As you might have been able to tell by my waffling tone, I was not altogether comfortable with my "Top Eleven Indie Picks of 2008". Not with the books themselves, for the books are very good, but with the very fact that I made such a list at all. As though the books by independent publishers that I'd read this year were a sideshow, "a subspecies", or do I even dare to say it, a ghetto? Because I don't mean to imply any of these things. No, I don't mean that at all.
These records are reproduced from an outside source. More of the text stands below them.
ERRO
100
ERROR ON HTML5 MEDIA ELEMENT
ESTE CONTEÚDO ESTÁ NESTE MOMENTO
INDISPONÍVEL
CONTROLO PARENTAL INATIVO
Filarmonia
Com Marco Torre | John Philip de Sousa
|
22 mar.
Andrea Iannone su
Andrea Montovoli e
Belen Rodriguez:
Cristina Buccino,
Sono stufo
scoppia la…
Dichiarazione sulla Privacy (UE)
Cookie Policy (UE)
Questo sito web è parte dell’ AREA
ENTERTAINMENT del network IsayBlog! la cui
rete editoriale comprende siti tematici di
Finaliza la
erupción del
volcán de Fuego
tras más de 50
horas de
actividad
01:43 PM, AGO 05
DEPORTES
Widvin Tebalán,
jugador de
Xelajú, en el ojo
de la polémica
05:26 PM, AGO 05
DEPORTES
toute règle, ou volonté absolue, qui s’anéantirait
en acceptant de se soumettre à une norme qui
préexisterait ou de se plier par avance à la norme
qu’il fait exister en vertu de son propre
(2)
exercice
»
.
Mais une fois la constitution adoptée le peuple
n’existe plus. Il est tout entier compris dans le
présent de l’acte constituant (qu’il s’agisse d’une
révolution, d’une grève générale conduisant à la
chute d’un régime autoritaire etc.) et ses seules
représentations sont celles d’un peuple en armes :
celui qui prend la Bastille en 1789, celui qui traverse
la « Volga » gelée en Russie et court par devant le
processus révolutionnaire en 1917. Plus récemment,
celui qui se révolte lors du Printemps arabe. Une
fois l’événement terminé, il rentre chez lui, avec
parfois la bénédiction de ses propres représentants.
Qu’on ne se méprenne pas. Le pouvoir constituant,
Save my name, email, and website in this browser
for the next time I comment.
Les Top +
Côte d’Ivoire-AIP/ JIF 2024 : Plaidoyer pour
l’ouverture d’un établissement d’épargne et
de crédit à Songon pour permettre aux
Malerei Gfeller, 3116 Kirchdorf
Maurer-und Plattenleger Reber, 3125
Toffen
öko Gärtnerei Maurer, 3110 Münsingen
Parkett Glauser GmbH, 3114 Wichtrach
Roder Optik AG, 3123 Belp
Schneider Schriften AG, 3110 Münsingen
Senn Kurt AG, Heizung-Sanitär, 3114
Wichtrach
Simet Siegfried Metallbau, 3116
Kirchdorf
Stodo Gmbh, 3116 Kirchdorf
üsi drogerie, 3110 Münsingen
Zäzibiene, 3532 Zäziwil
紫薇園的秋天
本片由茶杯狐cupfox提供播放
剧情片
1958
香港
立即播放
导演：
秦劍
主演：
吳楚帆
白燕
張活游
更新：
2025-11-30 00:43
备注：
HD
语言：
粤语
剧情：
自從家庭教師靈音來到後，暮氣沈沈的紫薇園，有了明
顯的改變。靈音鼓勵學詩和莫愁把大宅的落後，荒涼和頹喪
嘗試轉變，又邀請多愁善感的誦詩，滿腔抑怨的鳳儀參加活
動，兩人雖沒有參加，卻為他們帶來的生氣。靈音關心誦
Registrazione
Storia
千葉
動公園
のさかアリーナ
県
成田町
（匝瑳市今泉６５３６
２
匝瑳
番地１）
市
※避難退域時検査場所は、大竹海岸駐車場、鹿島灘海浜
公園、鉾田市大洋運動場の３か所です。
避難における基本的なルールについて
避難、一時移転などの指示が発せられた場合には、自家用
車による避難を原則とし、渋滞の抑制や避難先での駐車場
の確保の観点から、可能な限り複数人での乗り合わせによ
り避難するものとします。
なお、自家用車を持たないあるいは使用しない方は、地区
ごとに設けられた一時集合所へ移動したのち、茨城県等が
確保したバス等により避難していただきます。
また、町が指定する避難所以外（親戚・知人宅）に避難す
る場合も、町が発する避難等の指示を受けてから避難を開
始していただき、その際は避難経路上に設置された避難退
The problem is this, I think. That my original Top Eleven Picks of 2008 was assembled in very vague terms. These were most certainly not "The Best Books of 2008", but rather a list of the ones I liked best, and I am conscious enough know that what I like best and what is the best is not necessarily the very same thing. Particularly because I'm the sort to fall in love with a book because it contains a teapot, or references the postal system, and these are two of my favourite things.

I like fiction that innovates, I like books that challenge what I feel or believe, I admire a book that attacks me like a pipe to the head, but I've just got this thing about books I can curl up inside like a warm blanket. Or books that recreate the world and let me walk around easy in it, as opposed to one that makes a whole new world that I've got to think a lot to discover. Perhaps if I didn't read corporate documents for eights hours every day, this would be different, but at the moment I like a book that grabs me and holds me, and even pushes me along. (If I only read books like this I would be in a coma, but I do require them on a regular basis.)

Which is to say that many (but certainly not all) of my Top Eleven books were old fashioned good reads, which is mostly what I talk about here at Pickle Me This. They may not have rewritten the book on how to write the book (though I'll argue for a few) but I loved them true, and that was sort of my sole requirement.

But I did so enjoy my year of more intensive reading of independent publishers, and when I reflected that I'd missed them in my picks, I was more than a bit regretful. But I was hardly going to just slot them in between the lines, and hope that nobody noticed. I loved these books for different reasons than I loved the others, and it wasn't so much that they couldn't play with the big boys, but rather they were playing a whole other game. Which, of course, is as dubious a statement as any other-- there is certainly nothing decidedly "Indie" to link each of these eleven books, but I couldn't help but think of them differently. Why? I'm not sure.

But I am not sure I'm totally wrong about this-- I'm still not comfortable, but I can't help but acknowledge a difference between fiction from big publishers and small ones. Just like how, try as I might otherwise, I read a difference between fiction written by men and that by women (for example). Always, always, there will be exceptions (I'm waving at you, Ian McEwan!), but I am thinking in general terms. I am thinking of the Orange Prize, and how instead of a ghetto, I see it as a celebration of something uniquely itself. Similar with the small presses then, instead of just a sideshow, although to imply that small press books couldn't make it on my main list is definitely offensive, and I see that now. Further, that these books were as good as they were but didn't get on my list is making me reconsider how I evaluate what I read.

Anyway, I expect to make full sense of this around the same time I finally read Anna Karenina. So probably don't hold your breath.